Monday, June 18, 2007

Almsgiving or Tipping?

When I go to work and when I go home I always pass at least a half dozen beggars. If I take a cab or park my car I deal with people who are working hard, presumably for little payoff. Given that my wallet is not limitless, should I tip or give alms?

This is a relatively new American dilemma. Growing up I associated begging with Latin America and poor parts of Europe, where beggars were plentiful in the 1950s and 60s.

Today, pauperized Latin American begging in major cities has reached the then-shocking levels of Bogotá in 1958. You can't go anywhere without mewling children and formerly middle class jobless adults jostling for pennies, selling any trinket, even themselves.

Europe, thankfully, is no longer poor; except in the East. The Eastern immigrants are now changing the face of Western Europe; Britain, for example, has become a new majority-Catholic country thanks to Poles. Whatever the national racism-prone Europeans may think, these people are not begging on their streets.

Not so in Washington, D.C., capital of the present empire.

__Records shown__:

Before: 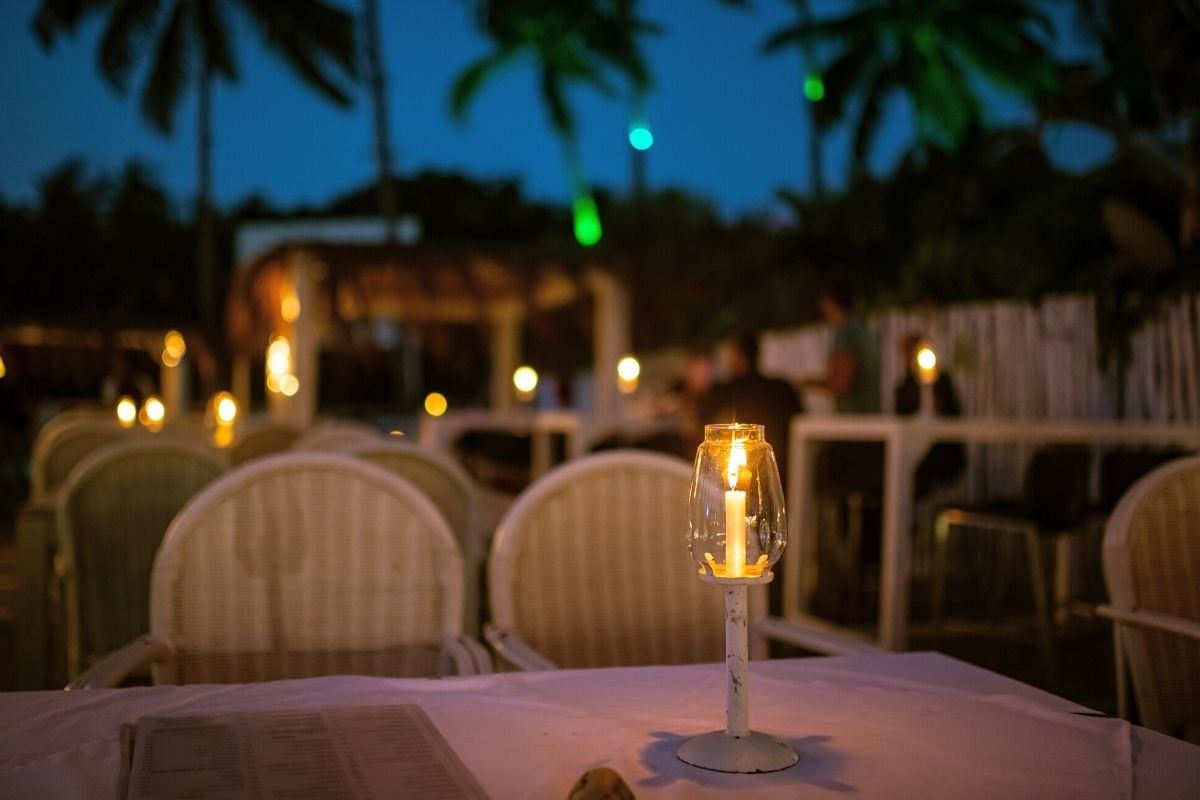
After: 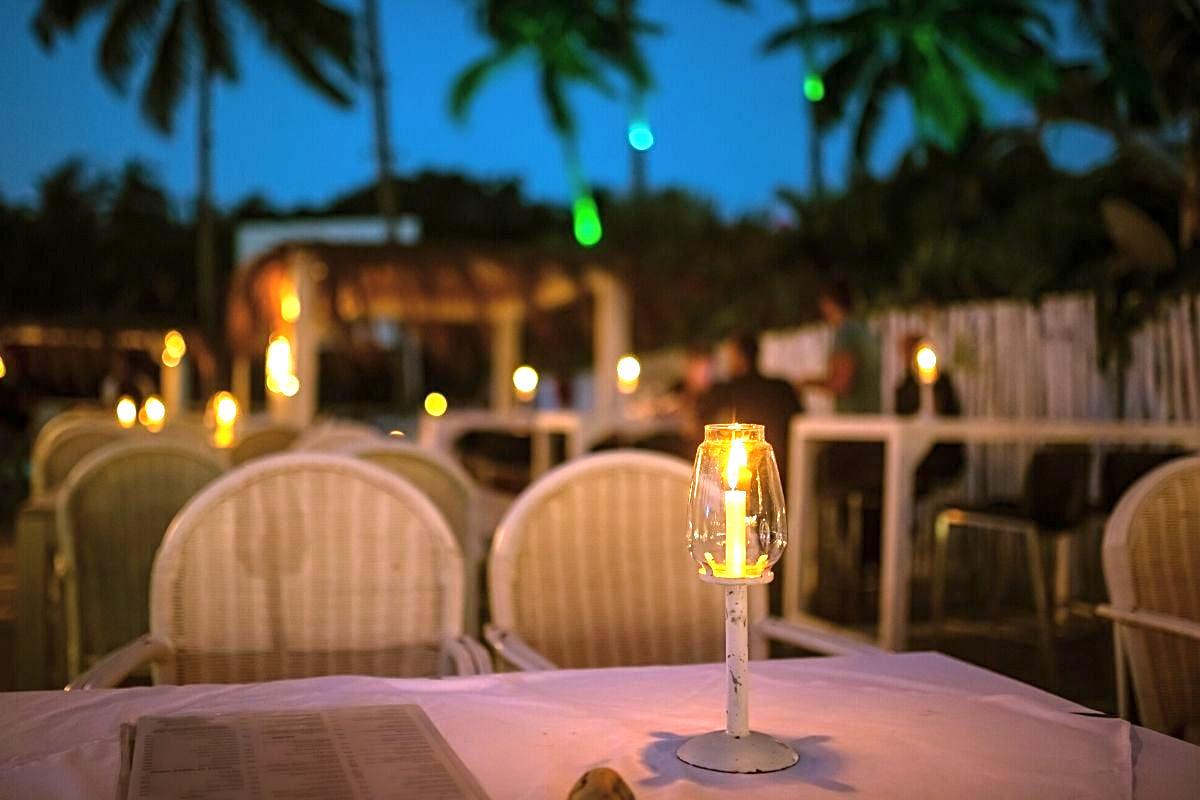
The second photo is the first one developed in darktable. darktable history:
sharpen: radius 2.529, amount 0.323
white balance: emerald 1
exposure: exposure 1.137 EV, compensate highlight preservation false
...
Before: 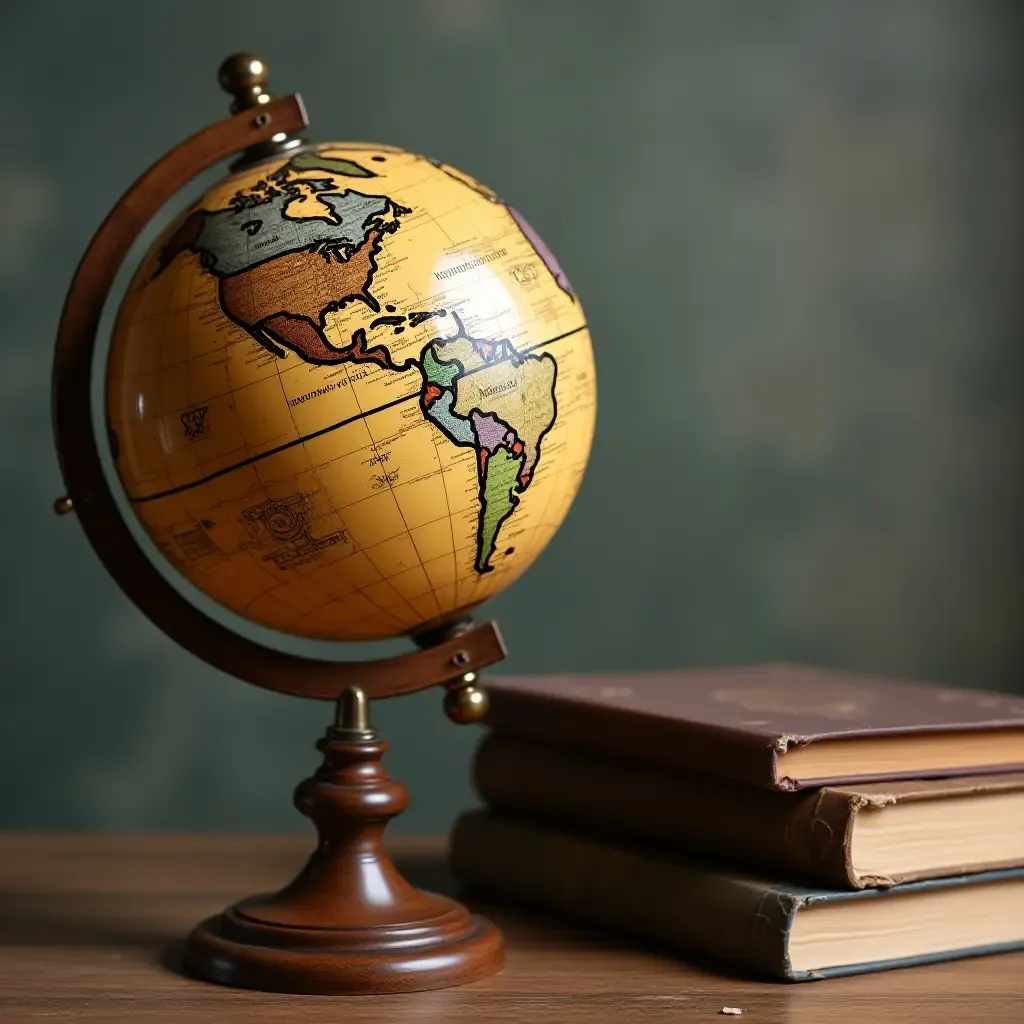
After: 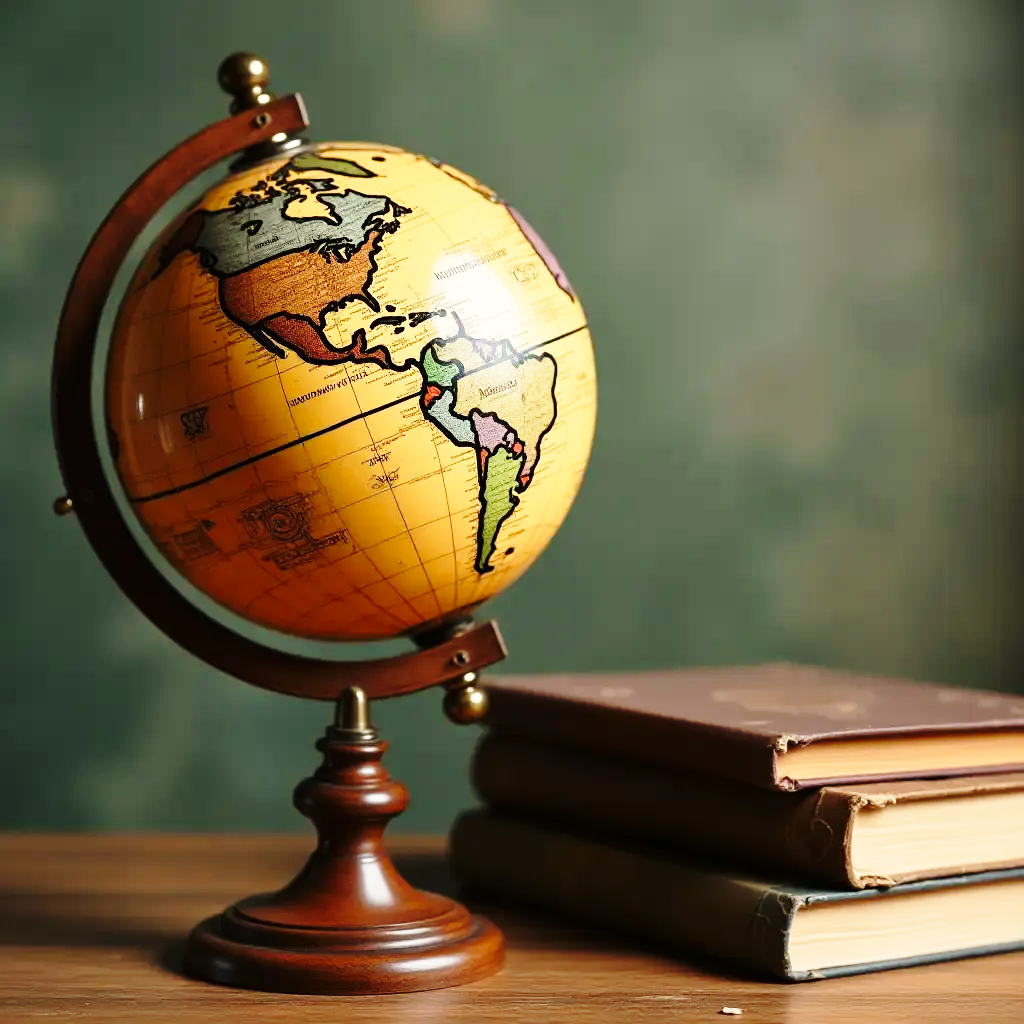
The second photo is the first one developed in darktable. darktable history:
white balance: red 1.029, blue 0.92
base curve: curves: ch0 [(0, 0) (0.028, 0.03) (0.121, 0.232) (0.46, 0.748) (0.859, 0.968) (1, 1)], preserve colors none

__Directions for this task__: Update a passage of the blog post on almsgiving and tipping: start at the words "Today, pauperized Latin", end after "trinket, even themselves.", and write "whimpering" wherever "mewling" appears. The material after the blog post stands on its own and has no connection to the post.

__Answer for this exercise__:
Today, pauperized Latin American begging in major cities has reached the then-shocking levels of Bogotá in 1958. You can't go anywhere without whimpering children and formerly middle class jobless adults jostling for pennies, selling any trinket, even themselves.